Tuesday 5 July 2011

Back away from the pipe


It must be almost two years ago that my girlfriend and I went to see the brilliant comic Stewart Lee in the Town Hall here in Galway and this week a part of his set came flooding back to me. The part in question was about a Bulmer’s Pear advertisement that was running in Britain at the time. I’m not going to try and recreate Lee’s dry repetitive monotonic style in print, youtube doesn't even do him justice, he is not a comedien for soundbites. The content of the joke is not what matters here rather the overarching message within it.

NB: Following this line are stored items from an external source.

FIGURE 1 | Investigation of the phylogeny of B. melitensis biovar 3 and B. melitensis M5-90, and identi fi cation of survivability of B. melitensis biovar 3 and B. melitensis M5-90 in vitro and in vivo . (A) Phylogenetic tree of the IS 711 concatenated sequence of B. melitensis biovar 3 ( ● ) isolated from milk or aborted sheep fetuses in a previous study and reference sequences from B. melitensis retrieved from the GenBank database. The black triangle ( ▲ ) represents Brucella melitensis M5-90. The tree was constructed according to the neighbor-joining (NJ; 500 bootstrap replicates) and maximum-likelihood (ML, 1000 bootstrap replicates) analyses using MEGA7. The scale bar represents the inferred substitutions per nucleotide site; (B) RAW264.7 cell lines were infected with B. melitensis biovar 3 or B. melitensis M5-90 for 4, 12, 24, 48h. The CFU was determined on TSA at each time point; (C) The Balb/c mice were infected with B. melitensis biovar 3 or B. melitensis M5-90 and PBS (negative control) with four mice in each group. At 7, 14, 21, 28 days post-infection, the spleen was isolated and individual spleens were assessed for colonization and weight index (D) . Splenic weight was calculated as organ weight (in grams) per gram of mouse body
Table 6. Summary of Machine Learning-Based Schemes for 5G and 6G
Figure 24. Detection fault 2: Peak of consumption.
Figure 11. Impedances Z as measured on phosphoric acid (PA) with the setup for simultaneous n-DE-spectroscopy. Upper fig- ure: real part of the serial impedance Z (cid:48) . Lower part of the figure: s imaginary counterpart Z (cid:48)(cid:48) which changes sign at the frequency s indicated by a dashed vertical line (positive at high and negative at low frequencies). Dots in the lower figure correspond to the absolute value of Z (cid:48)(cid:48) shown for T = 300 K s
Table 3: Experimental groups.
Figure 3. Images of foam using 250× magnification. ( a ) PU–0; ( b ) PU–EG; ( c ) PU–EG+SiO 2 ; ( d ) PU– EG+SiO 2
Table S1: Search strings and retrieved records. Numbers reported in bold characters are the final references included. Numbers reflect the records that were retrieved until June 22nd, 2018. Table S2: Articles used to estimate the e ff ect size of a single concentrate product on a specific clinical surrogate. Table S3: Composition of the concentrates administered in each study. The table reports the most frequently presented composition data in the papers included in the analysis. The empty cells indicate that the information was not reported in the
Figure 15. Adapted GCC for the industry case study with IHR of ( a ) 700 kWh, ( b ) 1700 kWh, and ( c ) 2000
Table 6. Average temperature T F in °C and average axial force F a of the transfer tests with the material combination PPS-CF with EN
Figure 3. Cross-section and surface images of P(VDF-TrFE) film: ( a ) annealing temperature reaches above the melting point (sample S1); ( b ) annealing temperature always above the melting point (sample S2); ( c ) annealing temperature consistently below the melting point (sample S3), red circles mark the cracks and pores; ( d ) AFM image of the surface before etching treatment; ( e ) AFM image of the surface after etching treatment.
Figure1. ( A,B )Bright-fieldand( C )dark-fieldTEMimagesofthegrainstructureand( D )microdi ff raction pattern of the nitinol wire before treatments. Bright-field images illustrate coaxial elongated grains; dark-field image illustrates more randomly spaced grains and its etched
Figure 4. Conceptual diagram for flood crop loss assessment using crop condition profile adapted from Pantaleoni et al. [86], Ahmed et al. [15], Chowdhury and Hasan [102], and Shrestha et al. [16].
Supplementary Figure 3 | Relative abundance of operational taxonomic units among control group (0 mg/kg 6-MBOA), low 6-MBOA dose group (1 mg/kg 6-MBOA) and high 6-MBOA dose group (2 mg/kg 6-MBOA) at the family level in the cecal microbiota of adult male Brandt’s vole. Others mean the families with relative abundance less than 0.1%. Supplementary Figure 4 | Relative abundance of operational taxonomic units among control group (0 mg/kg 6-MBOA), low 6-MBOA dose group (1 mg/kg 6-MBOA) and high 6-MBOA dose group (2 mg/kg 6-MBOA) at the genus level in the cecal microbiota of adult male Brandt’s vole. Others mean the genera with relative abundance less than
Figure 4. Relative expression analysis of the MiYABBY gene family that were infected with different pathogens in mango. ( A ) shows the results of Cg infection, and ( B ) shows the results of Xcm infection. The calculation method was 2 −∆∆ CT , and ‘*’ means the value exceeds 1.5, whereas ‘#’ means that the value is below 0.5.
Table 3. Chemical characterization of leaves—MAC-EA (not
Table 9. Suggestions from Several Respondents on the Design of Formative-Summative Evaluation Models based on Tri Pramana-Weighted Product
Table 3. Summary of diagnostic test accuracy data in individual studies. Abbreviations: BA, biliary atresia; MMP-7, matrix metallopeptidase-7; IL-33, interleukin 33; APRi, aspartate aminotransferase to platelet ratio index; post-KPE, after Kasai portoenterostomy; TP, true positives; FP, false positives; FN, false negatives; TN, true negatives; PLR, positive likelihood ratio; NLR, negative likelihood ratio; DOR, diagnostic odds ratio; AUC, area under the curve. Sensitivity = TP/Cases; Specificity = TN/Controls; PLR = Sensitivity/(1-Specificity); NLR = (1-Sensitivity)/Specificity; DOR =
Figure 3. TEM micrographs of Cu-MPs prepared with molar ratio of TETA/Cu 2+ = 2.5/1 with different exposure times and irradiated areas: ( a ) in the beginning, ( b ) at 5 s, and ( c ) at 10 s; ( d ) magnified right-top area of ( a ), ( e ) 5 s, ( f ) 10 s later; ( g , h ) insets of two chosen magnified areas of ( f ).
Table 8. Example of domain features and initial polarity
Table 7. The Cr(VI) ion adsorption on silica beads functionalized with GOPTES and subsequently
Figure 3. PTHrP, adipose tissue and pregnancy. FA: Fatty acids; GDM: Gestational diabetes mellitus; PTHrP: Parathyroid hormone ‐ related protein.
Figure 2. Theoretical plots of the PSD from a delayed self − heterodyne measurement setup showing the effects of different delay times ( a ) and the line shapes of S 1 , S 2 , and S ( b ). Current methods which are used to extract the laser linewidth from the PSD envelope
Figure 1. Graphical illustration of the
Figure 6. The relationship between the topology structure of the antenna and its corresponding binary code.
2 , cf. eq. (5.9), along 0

In this instance it pertained to the fact that the advert in question used the song “Galway Girl”. This song meant a lot to Lee, the Steve Earle original I'll assume and not the version by cowboy hat sporting buffoon from the midlands who covered it recently, as it evoked memories of meeting his wife. A Galway girl funnily enough. It was the misappropriation of the song by advertisers that had aggrieved Lee so much. Why, I hear you ask, did this memory come back to me? Well as I sat in the library staring out the window contemplating the common features of agrarian secret societies and food rioters in late 18th and early 19th century Ireland, I happened to notice three young men, in the range of 19 to 22 (the older I get the tougher it is to put an age on anyone else), sitting on the ledge by the Concourse smoking pipes. This was followed the next day by two young girls of about the same age engaged in the same activity. “The hipsters have taken to the pipe!” I thought in my horror.
I guess at this juncture I should make it clear that the drug of choice in these instances was tabacco but never the less I was agast.You see pipes and pipe smoking have a special place in my heart. Neither of my parents smoked tobacco in any form but I did have an uncle Michael, my father’s brother in law, so smoked a pipe. He was a 6ft 4” gentle giant of a man with hands the size of Christmas hams, who, on spotting an unattended niece or nephew would pick them up spin them around several times and return them to earth dizzy and nauseated. I spent a few Saturday afternoons waiting in his living room for my father to finish work enveloped in the smell of his pipe tobacco and staring at his collection of pipes above the fire. Out of reach and even more desirable for it. He indulged my curiosity once and needless to say that was my last experience of smoking a pipe. On the other side of my family my mother also had a brother in law who smoked a pipe called Michael. I considered entering into an exhaustive research project to find out if there was any correlation between the name Michael and the instances of pipe smoking before thinking the final semester of  your degree was perhaps not the right time. A summer project perhaps. Now I would only ever see this Michael at Christmas due to the fact that he lived in Dublin, and every Christmas without fail he would walk the mile or so up the road from my cousin’s house to visit my father and discuss greyhounds, GAA and other such important matters. Michael unfortunately succumbed to cancer last year and the world is a less gentle place for his absence.
So you see pipes have a special place in my heart and to see them misappropriated by these hipsters breaks my heart a little. Now, I don't want to get bogged down in maudlin nostalgia for lost uncles, pipe smoking probably did little to keep the the grim reaper at arms lenght. I guess for me, there is a certain amount of gravitais required to smoke a pipe and this is a quality rarely found in those in their twenties. I don’t have a problem with hipsters either, in fact I find them quiet amusing. I find their ability to elevate and cannibalize aesthetics into a way of life, endlessly entertaining. My own housemate is a self confessed hipster. Only a couple of weeks ago she returned home in what she half jokingly referred to as a “pikey hipster” hat. She has since then asked if I’d like to buy a gate and to go halves on an internet business selling retro Fisher Price tape decks as jewellery. I have no problem with them wearing skinny jeans, glasses that aren’t prescription or having a complete irony bypass. Go ahead knock yourself out with those particular affectations but please back away from the pipe.

1 comment:

  1. Agreed that a kid in their twenty's can't pull off smoking a pipe. A hash pipe, sure, but not the pipe in my minds eye being smoked by a wise elderly type. Boo hipsters, boo.